Instalação e importação, no entanto, geram receio pelo alto custo envolvido
Por: Laura Paulino (Conversion) – Foto: FreePik
A energia solar tem ganhado espaço como alternativa de energia limpa e renovável, que contribui para o meio ambiente e reduz os custos mensais da população. O Brasil, inclusive, registrou recorde de instalações dessa modalidade em 2024, de acordo com relatório da Associação Brasileira de Energia Solar Fotovoltaica (Absolar).
O Brasil adicionou 14,3 gigawatts (GW) à matriz energética em 2024, alcançando 52,2 GW de potência operacional acumulada em energia solar. Em comparação com o ano anterior, 2023, houve alta de 30% nos aportes, totalizando R$ 54,9 bilhões.
Uma das regiões do país que mais aposta na instalação de energia solar é o Distrito Federal (DF), que se configura como um polo promissor, por ser uma região geograficamente estratégica no Centro-Oeste, com alta incidência solar.
A partir de outubro de 2025, a conta de luz dos moradores subiu, em média, 11,65%.
Além de reunir condições propícias, a energia solar no DF é uma alternativa para ajudar a reduzir esses custos.
Alto número de instalações na região
Foram instaladas 6,2 mil novas unidades de energia solar no Distrito Federal em 2024, totalizando 70,6 megawatts de potência.
A região é considerada um dos maiores potenciais fotovoltaicos do país, com 30,9 mil unidades consumidoras com sistemas de energia solar instalados. Entre elas, 13.843 instalações estão em residências, segundo dados da Neoenergia Brasília.
Brasília, inclusive, lidera o ranking municipal de potência instalada, de acordo com a Absolar. A entidade também revela que, desde 2012, a expansão da energia solar no DF atraiu cerca de R$ 2 bilhões em investimentos, além de gerar mais de 12 mil empregos e arrecadar mais de R$ 600 milhões aos cofres públicos.
Energia solar no DF reduz valor da conta de luz
A adoção de energia solar surge como uma das estratégias para reduzir a conta de luz. Depois de instalar o sistema, o publicitário Sândro Brito afirma que notou redução significativa. Além disso, ele avalia mais benefícios.

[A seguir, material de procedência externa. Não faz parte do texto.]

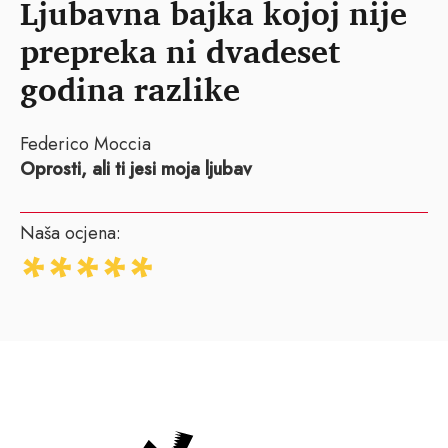
Ljubavna bajka kojoj nije
prepreka ni dvadeset
godina razlike
Federico Moccia
Oprosti, ali ti jesi moja ljubav
Naša ocjena: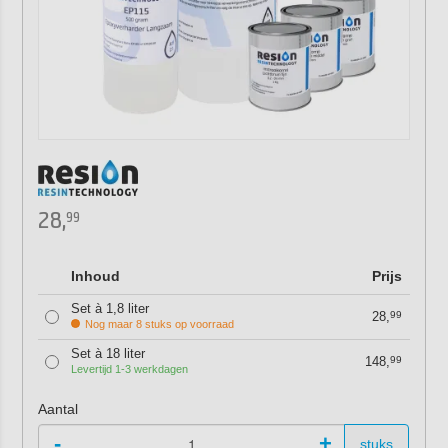
28,
99
Inhoud
Prijs
Set à 1,8 liter
28,
99
Nog maar 8 stuks op voorraad
Set à 18 liter
148,
99
Levertijd 1-3 werkdagen
Aantal
-
+
stuks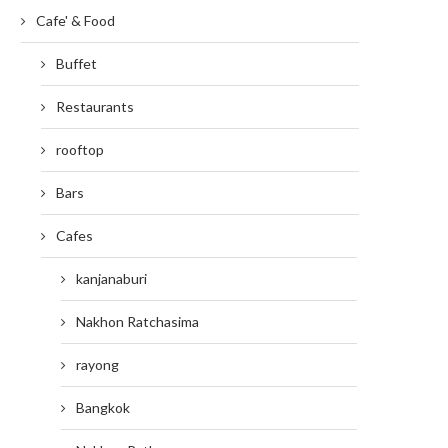
Cafe' & Food
Buffet
Restaurants
rooftop
Bars
Cafes
kanjanaburi
Nakhon Ratchasima
rayong
Bangkok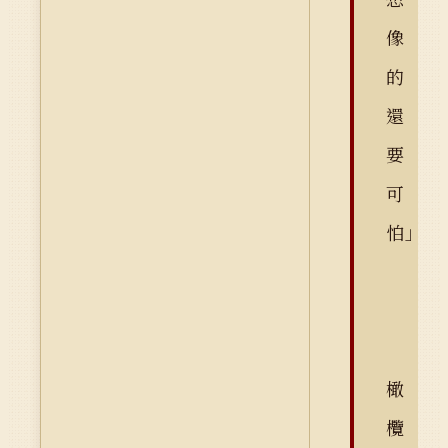
像
的
還
要
可
怕」
橄
欖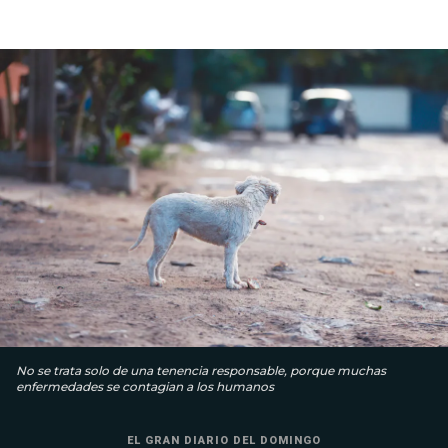
No se trata solo de una tenencia responsable, porque muchas
enfermedades se contagian a los humanos
EL GRAN DIARIO DEL DOMINGO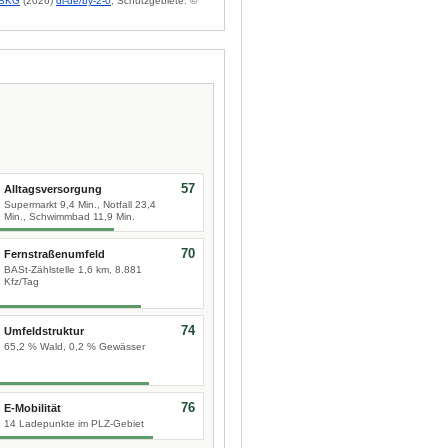
BKG
(2026)
dl-de/by-2-0
; Schutzgebiete: ©
57
Alltagsversorgung
Supermarkt 9,4 Min., Notfall 23,4
Min., Schwimmbad 11,9 Min.
70
Fernstraßenumfeld
BASt-Zählstelle 1,6 km, 8.881
Kfz/Tag
74
Umfeldstruktur
65,2 % Wald, 0,2 % Gewässer
76
E-Mobilität
14 Ladepunkte im PLZ-Gebiet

“Antes, pagava R$ 840. Agora, são apenas R$ 80. Inacreditável. Também decidimos instalar mais aparelhos de ar-condicionado. A energia solar nos deu a liberdade de usar mais energia sem nos preocupar tanto com os custos”, diz o publicitário de 52 anos, ao Jornal de Brasília.
Estelita Bites, de 71 anos, também relata uma redução de custos significativa. A modalidade vai além da economia e se caracteriza pela facilidade do sistema e pelos benefícios ambientais.
“Minhas contas eram de R$ 400 a R$ 500. Hoje, variam de R$ 100 a R$ 200. O monitoramento remoto facilita tudo. A empresa me avisa quando há algum problema e faz os reparos. A limpeza das placas também é simples e acessível. Durante o período de garantia, está inclusa. Depois, o custo é simbólico”, afirma a aposentada.
Custos iniciais ainda são desafio
Apesar das vantagens, ainda há desafios para o mercado de energia solar no Brasil, como o aumento da alíquota do imposto de importação de módulos fotovoltaicos, que passou de 9,6% para 25%, contribuindo para elevar em 13% o custo dos sistemas residenciais.
“Quem tem condições de investir em energia solar paga menos, mas a coletividade arca com custos maiores”, pontua Walberto Oliveira Filho, especialista em direito de energia.
Além disso, a dependência de equipamentos importados é um obstáculo. Cerca de 70% dos painéis solares vêm da China, e o aumento dos preços desses equipamentos em 30% nos últimos anos dificultou o acesso à tecnologia.
O custo inicial de instalação é alto, o que pode afastar potenciais usuários sobre a visão ampla de benefícios financeiros e ecológicos em longo prazo.